Why This Matters: By working from the inside, they can make a meaningful contribution to the industry.
This article is sponsored by Bright-r.
The field of environmental science and the oil and gas industry might seem like two very different worlds with competing interests.
And yet in recent years, we have seen many of the world’s largest oil and gas companies invest heavily in improving environmental practices, investigating renewables technology, and in reducing their emissions footprint.
This shift means there are many avenues for scientists to work alongside, and even work within the oil and gas industry, working to solve the problems from the inside.
The issues around the oil and gas industry can impact on various communities, from local residents, to Indigenous landowners, to the scientific community themselves.
Scientists have the unique ability to determine the viability of a project, as well as developing new technologies and implementing efficiencies into projects. This could have potentially big impacts, from reducing carbon footprints to ensuring the protection of native wildlife, to reducing the potential of oil spills, to determine the next mining or drilling site, and more.

[Collected data entries]

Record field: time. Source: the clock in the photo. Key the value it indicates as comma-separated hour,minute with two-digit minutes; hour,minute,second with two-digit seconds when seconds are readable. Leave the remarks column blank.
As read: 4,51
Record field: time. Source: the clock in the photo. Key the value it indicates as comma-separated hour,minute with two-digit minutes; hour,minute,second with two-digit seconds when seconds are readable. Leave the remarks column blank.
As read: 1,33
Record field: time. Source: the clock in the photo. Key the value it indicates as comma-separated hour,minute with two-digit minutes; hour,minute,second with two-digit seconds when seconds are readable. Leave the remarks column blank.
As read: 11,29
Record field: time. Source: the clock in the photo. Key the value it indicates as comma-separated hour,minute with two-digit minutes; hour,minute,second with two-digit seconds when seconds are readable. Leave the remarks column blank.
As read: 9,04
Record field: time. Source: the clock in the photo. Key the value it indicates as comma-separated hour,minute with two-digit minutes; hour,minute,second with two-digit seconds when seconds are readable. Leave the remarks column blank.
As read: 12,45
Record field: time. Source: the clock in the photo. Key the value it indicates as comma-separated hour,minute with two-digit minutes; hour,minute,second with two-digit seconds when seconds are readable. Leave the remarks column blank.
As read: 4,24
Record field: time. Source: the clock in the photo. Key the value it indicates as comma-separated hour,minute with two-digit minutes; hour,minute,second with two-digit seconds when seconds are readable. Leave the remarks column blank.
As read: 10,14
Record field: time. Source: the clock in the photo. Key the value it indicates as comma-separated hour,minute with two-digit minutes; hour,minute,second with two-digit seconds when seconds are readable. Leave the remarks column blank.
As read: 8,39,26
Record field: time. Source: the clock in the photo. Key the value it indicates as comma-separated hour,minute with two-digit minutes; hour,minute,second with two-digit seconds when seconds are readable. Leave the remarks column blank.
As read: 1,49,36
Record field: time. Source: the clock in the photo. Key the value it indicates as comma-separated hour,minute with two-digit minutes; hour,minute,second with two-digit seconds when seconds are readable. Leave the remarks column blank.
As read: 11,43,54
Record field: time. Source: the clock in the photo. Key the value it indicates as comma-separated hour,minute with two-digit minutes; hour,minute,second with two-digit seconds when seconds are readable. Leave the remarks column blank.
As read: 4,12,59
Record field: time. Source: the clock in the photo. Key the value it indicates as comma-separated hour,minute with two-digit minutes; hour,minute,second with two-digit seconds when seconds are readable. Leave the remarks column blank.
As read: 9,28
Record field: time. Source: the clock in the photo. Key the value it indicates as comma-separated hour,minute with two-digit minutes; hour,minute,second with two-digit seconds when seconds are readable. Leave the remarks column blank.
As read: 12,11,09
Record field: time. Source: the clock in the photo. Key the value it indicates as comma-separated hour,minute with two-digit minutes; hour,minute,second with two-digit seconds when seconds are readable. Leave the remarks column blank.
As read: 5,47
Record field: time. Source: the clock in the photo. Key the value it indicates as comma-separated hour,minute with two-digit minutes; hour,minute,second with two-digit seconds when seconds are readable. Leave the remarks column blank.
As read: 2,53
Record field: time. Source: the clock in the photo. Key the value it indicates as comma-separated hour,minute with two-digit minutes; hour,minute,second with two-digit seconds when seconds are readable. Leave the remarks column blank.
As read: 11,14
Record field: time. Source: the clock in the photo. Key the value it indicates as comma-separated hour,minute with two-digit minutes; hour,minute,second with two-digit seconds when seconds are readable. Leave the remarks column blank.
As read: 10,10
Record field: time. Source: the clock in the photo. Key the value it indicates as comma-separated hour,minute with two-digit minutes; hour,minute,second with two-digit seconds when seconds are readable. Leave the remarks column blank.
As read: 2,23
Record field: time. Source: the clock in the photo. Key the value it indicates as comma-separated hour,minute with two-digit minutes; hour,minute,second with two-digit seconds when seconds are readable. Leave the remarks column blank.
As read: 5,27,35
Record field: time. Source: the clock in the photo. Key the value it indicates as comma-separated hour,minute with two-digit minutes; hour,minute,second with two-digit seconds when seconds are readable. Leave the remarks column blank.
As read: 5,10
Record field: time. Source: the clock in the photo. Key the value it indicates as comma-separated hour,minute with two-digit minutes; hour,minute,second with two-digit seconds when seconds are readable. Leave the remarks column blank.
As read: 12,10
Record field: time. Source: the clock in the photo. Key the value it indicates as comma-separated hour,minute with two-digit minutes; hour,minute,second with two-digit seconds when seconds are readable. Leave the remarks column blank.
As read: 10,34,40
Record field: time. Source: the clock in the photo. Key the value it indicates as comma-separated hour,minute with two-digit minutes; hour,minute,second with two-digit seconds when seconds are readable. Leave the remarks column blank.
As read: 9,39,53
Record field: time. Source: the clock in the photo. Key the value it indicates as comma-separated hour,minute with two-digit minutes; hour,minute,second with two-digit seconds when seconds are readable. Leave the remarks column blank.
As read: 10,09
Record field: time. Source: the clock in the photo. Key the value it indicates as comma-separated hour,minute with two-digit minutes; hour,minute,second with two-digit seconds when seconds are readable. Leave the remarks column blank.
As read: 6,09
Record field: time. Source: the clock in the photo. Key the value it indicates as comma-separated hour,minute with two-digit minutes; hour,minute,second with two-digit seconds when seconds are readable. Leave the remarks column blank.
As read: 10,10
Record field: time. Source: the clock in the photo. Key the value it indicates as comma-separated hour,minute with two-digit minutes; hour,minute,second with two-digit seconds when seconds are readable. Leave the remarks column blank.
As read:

EXERCISE SET
1: Name every community that the article on scientists in the oil and gas industry says can be affected by the industry's issues.
2: Write the next part of the article on scientists working in the oil and gas industry, picking up after its final sentence.

EXPECTED RESPONSES
1: Local residents, Indigenous landowners, and the scientific community.

2:
Environmentalist Kris Waddington, the Chief Operating Officer at Buru Energy, oversees some of the environmental science research projects, including native Australian animals.
“The oil and gas industry often operates in ‘frontier’ areas where less is known about the local environment. As such, they are often at the forefront of data collection and scientific investigations in these areas,” says Kris.
In one example, environmentalists were able to carry out a large project studying bilbies across the West Kimberley region of Western Australia. This project was also able to maximise Aboriginal employment and participation in oil and gas projects in the region over the last five years. This knowledge helped to balance environmental, social, cultural and technical outcomes.
As an environmentalist, Kris believes being involved in this process is important.
“Whether we like it or not, land use decisions are made based on a number of factors of which the environment is but one.
“Being engaged in the decision-making process early on is hugely important for getting good environmental outcomes.”
“Environmental factors will continue to determine the outcomes of the resources industry in the future,” says Kris.
In his role, Kris has a strong environmental conscience and won’t do something if it’s not environmentally sound, even handing back some past permits.
“These roles [for environmentalists] are going to be just as important, if not more important – having people in there to make sound decisions.”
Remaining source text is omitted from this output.